Range & Habitat: Post Oak is native to west-central and southern Illinois, where it is occasional to locally common. Illinois lies along the northern range-limit of this tree. Habitats include upland woodlands, bluffs, upland savannas, wooded slopes, and rocky glades (including sandstone, limestone, and shale glades). Outside of Illinois, Post Oak is also found in dry sandy habitats. Sometimes this tree is cultivated in roadside and urban parks; it is also used for erosion control on exposed stony slopes. Common associates include other upland oaks (Quercus spp.), hickories (Carya spp.), and Eastern Red Cedar (Juniperus virginianus). Post Oak is found in average to high quality habitats where the soil is dry and infertile. It is not competitive with canopy trees that dominant moist fertile sites. Post Oak is able to resprout from its root system after most wildfires.

Faunal Associations: Many insects feed on the leaves, wood, sap, acorns, and other parts of Post Oak and other oak trees (Quercus spp.). Insects that have been found on Post Oak include the flea beetle Paria opacicollis, the plant bugs Atractotomus miniatus and Neocapsus cuneatus, the aphids Neosymydobius albasiphus and Neosymydobius memorialis, and larvae of the moth Catocala similis (Similar Underwing). Post Oak is a preferred host of the following leafhoppers: Eratoneura igella, Eratoneura inepta, Eratoneura millsi, Eratoneura parva, Eratoneura tammina, Eratoneura tantilla, and Eratoneura ungulata (Dmitriev & Dietrich, 2010). The Wood-Boring Beetle Table lists beetle species with larvae that bore through the wood of oaks, the Lepidoptera Table lists moths, butterflies, and skippers with caterpillars that feed on oaks, and the Insect Table lists miscellaneous other insects that also feed on these trees. The medium-small acorns of Post Oak are eaten by many birds and mammals. Among birds, these species include the Greater Prairie Chicken, Bobwhite Quail, Wild Turkey, Eastern Crow, Blue Jay, Common Grackle, Red-Bellied Woodpecker, Red-Headed Woodpecker, Passenger Pigeon (now extinct), and others. Mammals that feed on the acorns include the Black Bear, Opossum, Raccoon, Gray Squirrel, Fox Squirrel, Southern Flying Squirrel, Eastern Chipmunk, White-Footed Mouse, and White-Tailed Deer. White-Tailed Deer also browse on the twigs and leaves occasionally.

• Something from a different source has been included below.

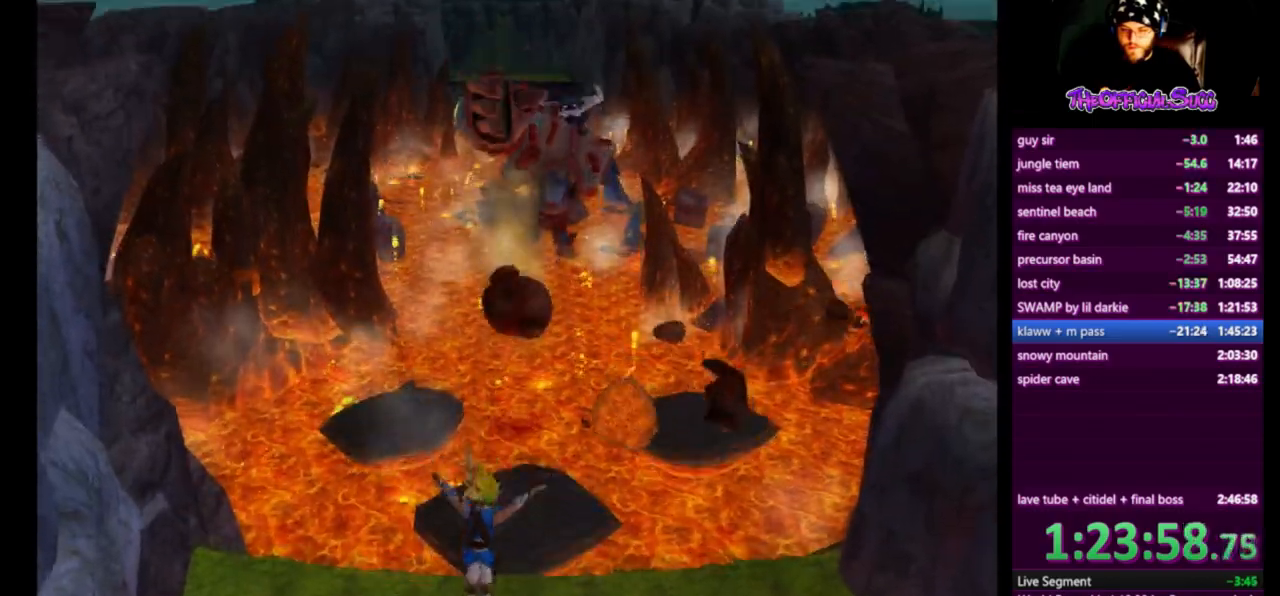
{"buttons": ["SQUARE", "L1"], "left_stick": "center", "right_stick": "center", "events": [[83, "L1", "down"], [417, "SQUARE", "down"]]}
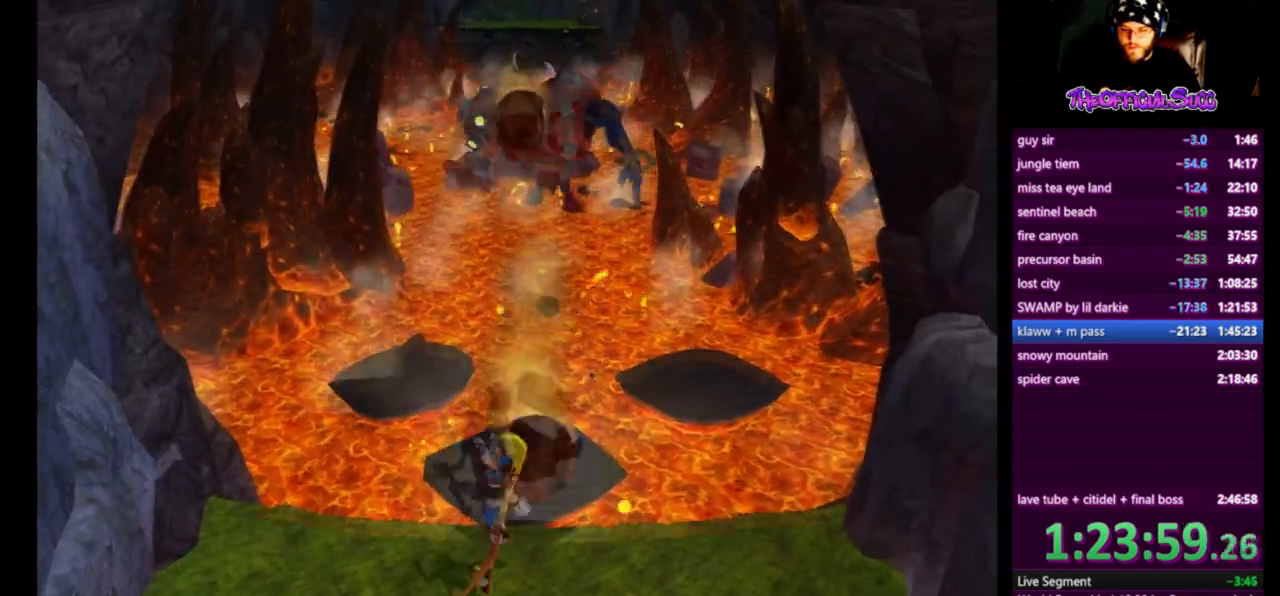
{"buttons": ["SQUARE", "L1"], "left_stick": "center", "right_stick": "center", "events": []}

Photographic Location: A roadside park in south-central Illinois.



Comments:
Post Oak is an attractive tree that should be cultivated more often. It is relatively easy to identify because of the cruciform leaves that resemble a Maltese cross in shape. In addition, both the twigs and the leaf undersides are densely short-pubescent throughout, whereas many other species in the White Oak group have glabrous twigs and leaf undersides that are either glabrous or hairy only near the axils of major veins. In southern areas of its range (south of Illinois), Post Oak is a more variable tree and its leaves become more irregular in shape. Perhaps the most similar oak species in Illinois is Blackjack Oak (Quercus marilandica), which is a small upland tree with leaves that are roughly kite-shaped. As a member of the Red Oak group, however, Blackjack Oak has bristles at the tips of its leaf lobes and its acorns take 2 years to mature. The wood of Post Oak is highly regarded for its strength, hardness, durability, and moisture resistance; it is fine-grained and brown-colored. As a result, the wood of this tree is used to make furniture, rail ties, mining timbers, fence posts, wooden stairways, wooden rails, floors, siding, panels, veneer, pulp, and construction lumber. It is also burned as a fuel.